I'll stick with drivel, though.
You may have made a sale for Salon, finally getting me to get off my keister and sign up (it only took me about five years to build up the gumption to finally stop buying issues of the New Yorker and just subscribe).
Hank Alme
Actually, today I got an ad for an ESPRESSO MAKER, so it was almost cool. Mmmmm, espresso....
Yes, today is a good day to visit Salon. I keep meaning to renew my membership so I don't have to watch the ads every day.
Thanks for the tip and it just so happens that pith helmet blocked the add, so there were two text links, one saying get the pass and another asking if there was trouble viewing.
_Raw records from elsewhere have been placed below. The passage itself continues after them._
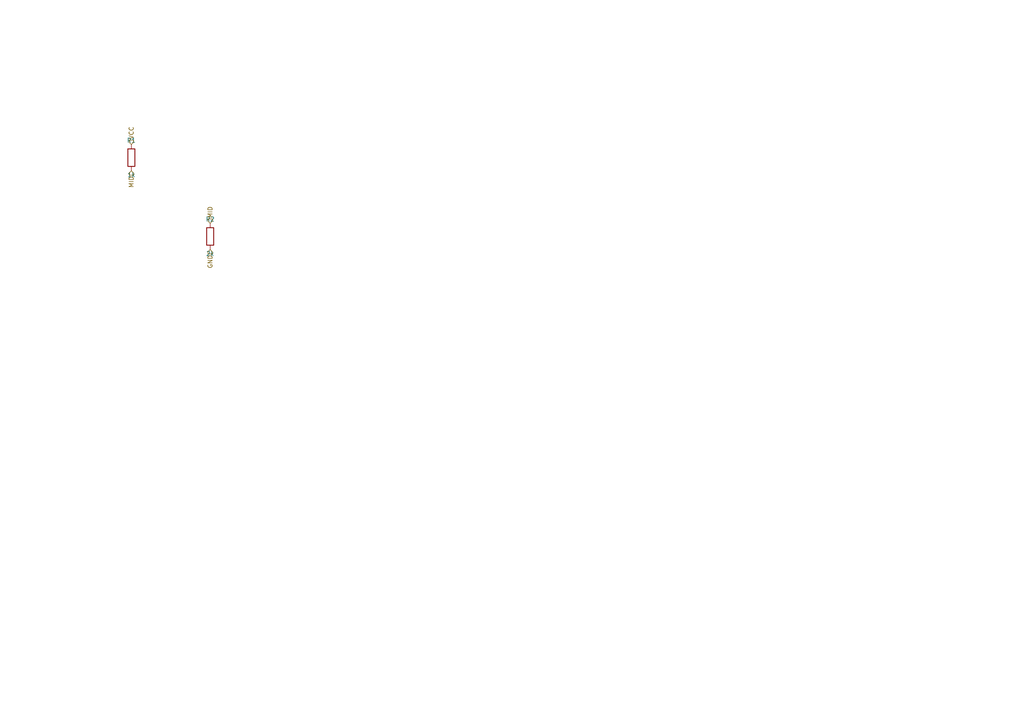
<source format=kicad_sch>
(kicad_sch
	(version 20250114)
	(generator "kicad_api")
	(generator_version 9.0)
	(uuid 216c39fc-8837-4b25-b9a2-18540c5ef9de)
	(paper A4)
	(paper A4)
	
	(title_block
		(title CompleteRevertTest)
		(date 2025-08-04)
		(company Circuit-Synth)
	)
	(symbol
		(lib_id Device:R)
		(at 38.1 45.72 0)
		(in_bom yes)
		(on_board yes)
		(dnp no)
		(uuid f5021263-a707-48b2-babc-2c5b4d3a08a2)
		(property
			"Reference"
			"R1"
			(at 38.1 40.72 0)
			(effects
				(font
					(size 1.27 1.27)
				)
			)
		)
		(property
			"Value"
			"1k"
			(at 38.1 50.72 0)
			(effects
				(font
					(size 1.27 1.27)
				)
			)
		)
		(property
			"Footprint"
			"Resistor_SMD:R_0603_1608Metric"
			(at 38.1 55.72 0)
			(effects
				(font
					(size 1.27 1.27)
				)
				(hide yes)
			)
		)
		(instances
			(project
				"circuit"
				(path
					"/"
					(reference R1)
					(unit 1)
				)
			)
			(project
				"test_complete_revert"
				(path
					"/cc603315-0be2-44f9-bf79-576816ca7b1a"
					(reference R1)
					(unit 1)
				)
			)
		)
	)
	(symbol
		(lib_id Device:R)
		(at 60.96 68.58 0)
		(in_bom yes)
		(on_board yes)
		(dnp no)
		(uuid 98ba83f4-cc2f-4bb5-af48-e0add3920a20)
		(property
			"Reference"
			"R2"
			(at 60.96 63.58 0)
			(effects
				(font
					(size 1.27 1.27)
				)
			)
		)
		(property
			"Value"
			"2k"
			(at 60.96 73.58 0)
			(effects
				(font
					(size 1.27 1.27)
				)
			)
		)
		(property
			"Footprint"
			"Resistor_SMD:R_0603_1608Metric"
			(at 60.96 78.58 0)
			(effects
				(font
					(size 1.27 1.27)
				)
				(hide yes)
			)
		)
		(instances
			(project
				"circuit"
				(path
					"/"
					(reference R2)
					(unit 1)
				)
			)
			(project
				"test_complete_revert"
				(path
					"/cc603315-0be2-44f9-bf79-576816ca7b1a"
					(reference R2)
					(unit 1)
				)
			)
		)
	)
	(hierarchical_label
		VCC
		(shape input)
		(at 38.1 41.91 90)
		(effects
			(font
				(size 1.27 1.27)
			)
			(justify left)
		)
		(uuid 2708e0e7-2417-4d5f-ad12-05a469142b75)
	)
	(hierarchical_label
		MID
		(shape input)
		(at 38.1 49.53 270)
		(effects
			(font
				(size 1.27 1.27)
			)
			(justify right)
		)
		(uuid 46cb473f-43ae-4ae5-9949-1d505f51dd59)
	)
	(hierarchical_label
		MID
		(shape input)
		(at 60.96 64.77 90)
		(effects
			(font
				(size 1.27 1.27)
			)
			(justify left)
		)
		(uuid df6b267c-8956-4469-af65-96b97ec61f9c)
	)
	(hierarchical_label
		GND
		(shape input)
		(at 60.96 72.39 270)
		(effects
			(font
				(size 1.27 1.27)
			)
			(justify right)
		)
		(uuid e55ece07-abd0-4a67-aaeb-37497bc38194)
	)
	(sheet_instances
		(path
			"/cc603315-0be2-44f9-bf79-576816ca7b1a"
			(page "1")
		)
	)
	(embedded_fonts no)
	(sheet_instances
		(path
			"/"
			(page "1")
		)
	)
)
</source>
So guess which one I clicked?
Fastest entry to salon ever !!!
I can't open my kitchen cupboards for fear of massive piles of expired Salon day passes tipping over and pinning me to the ground, forcing me to construct a rudimentary acid-base rocket to extricate me à la Principal Skinner, however I'm willing to risk life and limb to continue adding to the collection.
I think that interview was Dennett at his best and least polemic, no? In particular, I think we get a better idea of what his books says (without having read it) compared to the earlier thread on this. He doesn't think religion per se is built in or an evolutionary adaptation, but that it was useful and perhaps adaptive to assign as-if intentionality to external, natural forces as a way of guessing at appropriate responses to them. Add language and culture and it doesn't seem to much of a leap from there to animism, religion, etc.
I've always thought Garrison Keillor was funny (I am Norwegian, after all). But, mostly through his Salon magazine column, I have noticed that he has a real, viscious antipathy toward atheists. It bugs me.